Let's go step by step to solve this problem. Here's a summary of the key information from the image:

• Diameter of the pile $D = 120 \text{ mm}$.
• Load at the top $P = 65 \text{ kN}$.
• Frictional resistance per unit length $w = 3.15 \text{ kN/m}$.
• Length of the pile $L = 6.0 \text{ m}$.
• Elastic modulus $E = 8.0 \text{ GPa}$.

We need to calculate:

1. Force $F_B$ at the base of the pile for equilibrium.
2. The downward displacement at point $A$ relative to point $B$.

Part (a): Force $F_B$ for equilibrium

For equilibrium, the forces acting on the pile must sum to zero. The total external forces acting downward are the applied load $P$ and the distributed frictional resistance force along the length of the pile.

The total frictional resistance force along the length is: $F_{\text{friction}} = w \times L$ Substitute $w = 3.15 \text{ kN/m}$ and $L = 6.0 \text{ m}$: $F_{\text{friction}} = 3.15 \times 6 = 18.9 \text{ kN}$

The equilibrium equation becomes: $P = F_B + F_{\text{friction}}$ Substitute $P = 65 \text{ kN}$ and $F_{\text{friction}} = 18.9 \text{ kN}$: $65 = F_B + 18.9$ Solving for $F_B$: $F_B = 65 - 18.9 = 46.1 \text{ kN}$

Part (b): Downward displacement at $A$ relative to $B$

The downward displacement $\delta_A$ at point $A$ relative to point $B$ can be found using the relationship for axial displacement under a distributed load and elastic modulus. For a pile subjected to both an axial load $P$ and a frictional load $w$, the displacement $\delta$ at any point can be computed by integrating the differential equation for axial deformation.

The formula for the downward displacement $\delta_A$ due to the load and friction along the pile is given by: $\delta_A = \frac{P \cdot L}{A \cdot E} + \frac{w \cdot L^2}{2 \cdot A \cdot E}$ Where:

• $A$ is the cross-sectional area of the pile.

The cross-sectional area $A$ of the pile is: $A = \frac{\pi D^2}{4}$ Substitute $D = 120 \text{ mm} = 0.12 \text{ m}$: $A = \frac{\pi (0.12)^2}{4} = 0.0113 \text{ m}^2$

Now, substitute values into the displacement equation: $\delta_A = \frac{65 \times 6}{0.0113 \times 8 \times 10^9} + \frac{3.15 \times 6^2}{2 \times 0.0113 \times 8 \times 10^9}$ Solving each term:

First term: $\frac{65 \times 6}{0.0113 \times 8 \times 10^9} = \frac{390}{9.04 \times 10^7} = 4.31 \times 10^{-3} \text{ m}$

Second term: $\frac{3.15 \times 6^2}{2 \times 0.0113 \times 8 \times 10^9} = \frac{113.4}{1.808 \times 10^8} = 6.27 \times 10^{-4} \text{ m}$

Thus, the total displacement $\delta_A$ is: $\delta_A = 4.31 \times 10^{-3} + 6.27 \times 10^{-4} = 4.93 \times 10^{-3} \text{ m} = 4.93 \text{ mm}$

Final Answers:

• (a) The force $F_B$ needed for equilibrium is 46.1 kN.
• (b) The downward displacement at $A$ relative to $B$ is 4.93 mm.

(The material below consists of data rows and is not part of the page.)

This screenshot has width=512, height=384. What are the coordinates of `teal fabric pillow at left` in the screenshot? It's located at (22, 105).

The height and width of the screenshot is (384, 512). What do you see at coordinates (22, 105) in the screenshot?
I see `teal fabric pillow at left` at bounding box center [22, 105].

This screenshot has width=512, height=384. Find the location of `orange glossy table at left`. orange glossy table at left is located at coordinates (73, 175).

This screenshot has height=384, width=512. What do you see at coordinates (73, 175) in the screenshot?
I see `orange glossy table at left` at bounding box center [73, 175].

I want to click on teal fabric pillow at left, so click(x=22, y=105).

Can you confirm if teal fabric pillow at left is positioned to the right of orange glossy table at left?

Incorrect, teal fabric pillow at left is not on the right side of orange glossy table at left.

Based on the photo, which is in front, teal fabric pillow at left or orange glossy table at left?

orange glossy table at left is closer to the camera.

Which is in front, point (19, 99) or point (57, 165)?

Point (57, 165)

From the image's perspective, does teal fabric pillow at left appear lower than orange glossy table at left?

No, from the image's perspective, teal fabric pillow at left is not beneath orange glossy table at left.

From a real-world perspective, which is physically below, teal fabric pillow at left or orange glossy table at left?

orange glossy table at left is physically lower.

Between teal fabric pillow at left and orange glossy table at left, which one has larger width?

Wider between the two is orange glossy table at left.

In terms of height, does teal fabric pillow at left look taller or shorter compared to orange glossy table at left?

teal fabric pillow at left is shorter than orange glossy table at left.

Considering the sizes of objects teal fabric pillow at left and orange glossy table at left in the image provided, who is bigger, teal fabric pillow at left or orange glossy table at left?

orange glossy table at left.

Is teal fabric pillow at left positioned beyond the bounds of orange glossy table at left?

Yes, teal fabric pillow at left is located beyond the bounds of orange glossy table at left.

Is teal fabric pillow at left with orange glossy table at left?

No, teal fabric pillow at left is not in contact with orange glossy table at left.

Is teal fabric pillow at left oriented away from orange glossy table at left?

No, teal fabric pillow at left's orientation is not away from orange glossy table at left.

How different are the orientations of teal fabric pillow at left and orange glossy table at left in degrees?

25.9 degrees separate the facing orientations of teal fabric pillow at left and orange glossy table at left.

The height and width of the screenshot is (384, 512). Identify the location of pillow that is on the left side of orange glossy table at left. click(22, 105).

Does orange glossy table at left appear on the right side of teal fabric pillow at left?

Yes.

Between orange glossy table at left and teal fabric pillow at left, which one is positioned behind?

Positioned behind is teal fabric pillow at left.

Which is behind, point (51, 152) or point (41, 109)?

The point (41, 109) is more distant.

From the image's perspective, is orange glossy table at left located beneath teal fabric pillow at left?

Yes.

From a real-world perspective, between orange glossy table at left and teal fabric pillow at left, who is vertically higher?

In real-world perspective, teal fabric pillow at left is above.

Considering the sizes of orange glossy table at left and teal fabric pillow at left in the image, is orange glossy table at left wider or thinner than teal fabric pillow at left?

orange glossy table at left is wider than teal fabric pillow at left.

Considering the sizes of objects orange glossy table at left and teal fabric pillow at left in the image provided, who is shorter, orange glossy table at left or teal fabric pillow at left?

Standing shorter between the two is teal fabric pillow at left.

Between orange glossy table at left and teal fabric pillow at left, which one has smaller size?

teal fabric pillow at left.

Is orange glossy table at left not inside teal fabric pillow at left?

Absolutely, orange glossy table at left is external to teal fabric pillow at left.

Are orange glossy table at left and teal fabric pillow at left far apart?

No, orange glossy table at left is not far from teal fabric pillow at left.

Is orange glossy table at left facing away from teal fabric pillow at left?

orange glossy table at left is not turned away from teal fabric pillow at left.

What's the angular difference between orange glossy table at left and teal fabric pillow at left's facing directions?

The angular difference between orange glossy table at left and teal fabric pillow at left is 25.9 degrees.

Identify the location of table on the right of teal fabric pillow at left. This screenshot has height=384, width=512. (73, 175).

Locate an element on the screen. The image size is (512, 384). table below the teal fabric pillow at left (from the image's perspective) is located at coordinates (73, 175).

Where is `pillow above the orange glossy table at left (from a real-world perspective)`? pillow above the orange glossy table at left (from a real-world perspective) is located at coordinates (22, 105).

Let me know if you'd like further details or if you have any other questions!

Here are some related questions for you to explore:

1. What would happen to $F_B$ if the frictional resistance $w$ increased?
2. How does the elastic modulus $E$ influence the displacement $\delta_A$?
3. What is the significance of the pile's cross-sectional area in determining its displacement?
4. How would a shorter pile (smaller $L$) affect the equilibrium force $F_B$?
5. Can we neglect the frictional force for very small piles?

Tip: Understanding how material properties (like $E$) affect deformation is key in civil and structural engineering when designing piles or columns.